I have been working through the MiSeq SOP (great work btw) and I use the subsampling command for normalisation. However, after subsampling I obviously lose some OTUs from the resulting shared file. Is there a way to redo the taxonomy file so only the OTUs corresponding to the shared file are included? As it stands I fear I will have to do a lot of cross referencing with my original taxonomy file which will be less then ideal…
This shouldn’t be necessary since the OTU names don’t change. The column headings from the subsampled data will still correspond to those in the cons.taxonomy file.
As I mentioned, I would like to avoid cross referencing with the taxonomy file. For example I tend to insert the taxonomy IDs into a column in my shared file next to the OTUs, then I can easily cross reference in downstream analysis. If I cannot create the corresponding taxonomy file once I subsample, then I am unable to simply copy and paste the taxononmy file as obviously the alignment will be out and there will be many more IDs (from original taxonomy file) then remaining OTUs in the subsampled.shared file.
If it is not possible then cross referencing it is, but hopefully you can appriciate why I would like to avoid this…
I’m not sure what you mean by “If I cannot create the corresponding taxonomy file once I subsample”. The corresponding taxonomy file is not affected by subsampling. You can very easily do this with a some simple R commands. Alternatively, you can always use create.database [mothur.org/wiki/Create.database] to do what you propose.

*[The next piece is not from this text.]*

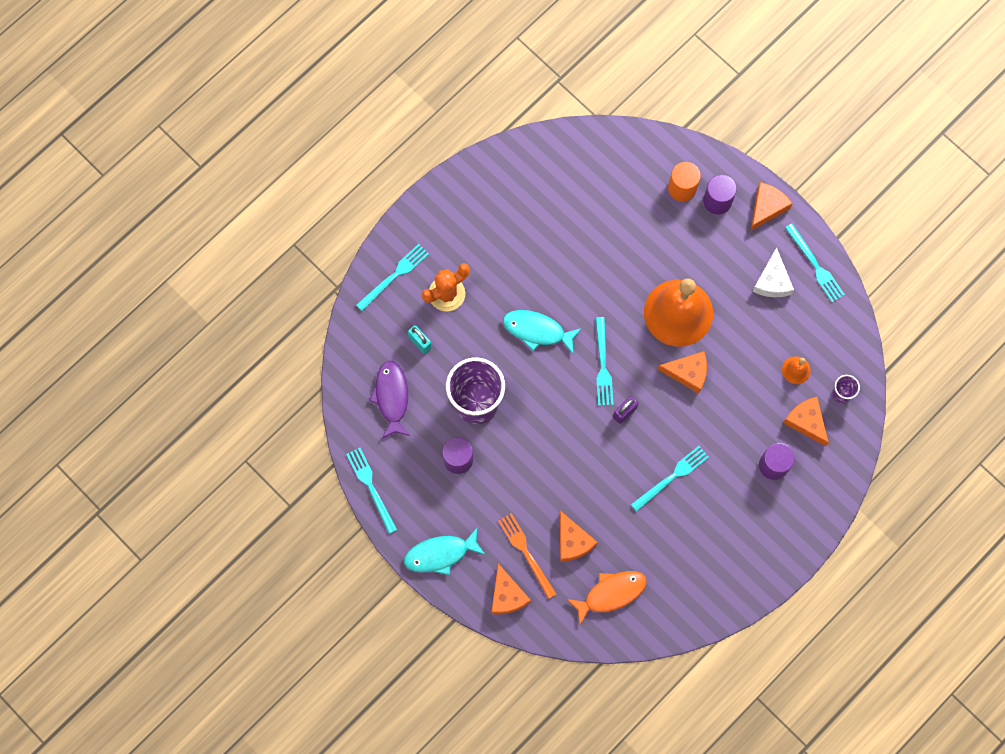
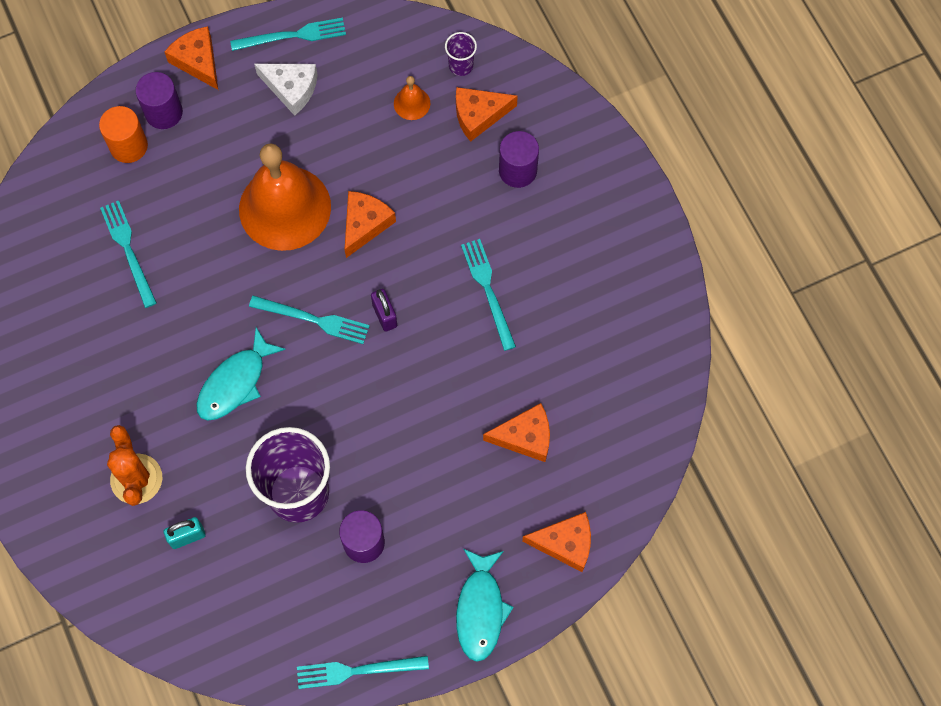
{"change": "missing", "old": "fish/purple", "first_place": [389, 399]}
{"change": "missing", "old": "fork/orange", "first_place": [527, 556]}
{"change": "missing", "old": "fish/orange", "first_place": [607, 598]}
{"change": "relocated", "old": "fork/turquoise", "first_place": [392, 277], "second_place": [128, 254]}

Sorry if I am not clear. I know the OTU numbers still correspond after subsampling, but several OTUs will be missing after subsampling so the rows of OTUs before and after wont align. This is why I was wondering if a new taxonomy file could be created after subsampling, which only contains the OTUs present in the subsampled shared file. It seems this is not possible and as I am no dab hand at R I will continue to do this manually.
You can generated a subsampling taxonomic file (and others) by following these three steps. The “name of file”.subsample.0.03.cons.taxonomy in step #2 is the OTU taxonomy list. Caution: a .list file is used for subsampling.
mothur > sub.sample(count=“name of file”.count_table, list=“name of file”.list, taxonomy=“name of file”.taxonomy, persample=T, size=5000)
Sampling 5000 from each group.
Output File Names:
“name of file”.subsample.count_table
“name of file”.subsample.taxonomy
“name of file”.subsample.list
2)
mothur > classify.otu(taxonomy="_name of file_".subsample.taxonomy, list=PS SUB 3.0 samples.list, label=0.03, count="_name of file_".subsample.count_table, basis=otu)
Output File Names:
“name of file”.subsample.0.03.cons.taxonomy
“name of file”.subsample.0.03.cons.tax.summary
3)
mothur > make.shared(list="_name of file_".subsample.list, count="_name of file_".subsample.count_table, label=0.03)
Output File Names:
“name of file”.subsample.shared
I agree with you 100% (I added a caution label). Just for clarification, these steps are just a quick example (just to be use as reference in his analysis) and were only addressing his particular case.